O anúncio feito por Romero Rodrigues (PSD) de que vai apoiar a pré-candidatura do deputado federal Pedro Cunha Lima (PSDB) não deveria causar surpresa. Esse movimento era óbvio, dada a relação de parentesco e entrelaçamento político entre os grupos. Fica patente, portanto, que o flerte do ex-prefeito de Campina Grande com o esquema do governador João Azevêdo (Cidadania) era um ponto fora da curva. E o pior é que “a aventura de verão” teve consequências graves na base governista, como o precoce afastamento do senador Veneziano Vital do Rêgo, com riscos de o ex-cabeludo de se tornar mais um candidato da oposição.
No confronto de expectativa versus realidade, o fim da história foi que Veneziano saiu e Romero não vem mais. Ele confirmou nesta sexta-feira (28) o apoio à pré-candidatura de Pedro Cunha Lima para a disputa do governo. Aliás, nunca houve gestos cristalinos de que o ex-prefeito abandonaria o antigo ninho. Toda a expectativa gerada ocorreu em cima de especulações. Até porque essa aliança nunca foi confirmada. De prático houve apenas as consequências geradas pela aproximação entre João e Romero.
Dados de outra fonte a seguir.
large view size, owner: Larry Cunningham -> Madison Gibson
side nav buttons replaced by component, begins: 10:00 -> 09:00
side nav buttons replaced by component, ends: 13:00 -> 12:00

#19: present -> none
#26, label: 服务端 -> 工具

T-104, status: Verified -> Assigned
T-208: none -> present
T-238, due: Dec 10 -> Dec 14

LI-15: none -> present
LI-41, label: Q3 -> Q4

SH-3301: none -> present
A saída de Veneziano da base com o potencial de se tornar candidato e ainda o risco de puxar o apoio do ex-presidente Lula (PT) para o seu palanque é uma perda considerável. Ela expõe o enfraquecimento da base de apoio, principalmente quando a gente lembra que o caminho até a eleição é longo e recheado de armadilhas. Uma delas, para quem tem uma base de apoio tão grande quanto a do atual governador, é o movimento natural de lideranças deixando o agrupamento por falta de espaço. Só que se o movimento for intensificado na fase decisiva, gera-se a impressão de fim de festa e isso embaralha a perspectiva de vitória.
A conta feita hoje é que João Azevêdo perdeu Veneziano e deixou de ter Romero Rodrigues na sua base. A vice-governadora, Lígia Feliciano (PDT), também bateu em retirada. Daqui a pouco haverá a possível migração de outros apoiadores. É gritante, por exemplo, a constatação de que não há espaço na base aliada para manter as candidaturas ao Senado dos deputados federais Efraim Filho (DEM) e Aguinaldo Ribeiro (PP). Um dos dois terá que procurar novos ares. Quem será? O governador terá que decidir em breve, porque não será possível agradar a gregos e baianos por muito tempo.
O governador, neste momento, vai precisar consistência nos movimentos políticos para repor os apoios e tentar ampliar o seu agrupamento, mesmo que artificialmente. Ele tem a caneta a seu favor neste movimento. O fato é que se ficar olhando o tempo passar, terá dificuldade de estancar a sangria e o clima de fim de festa, mesmo com a banda tocando.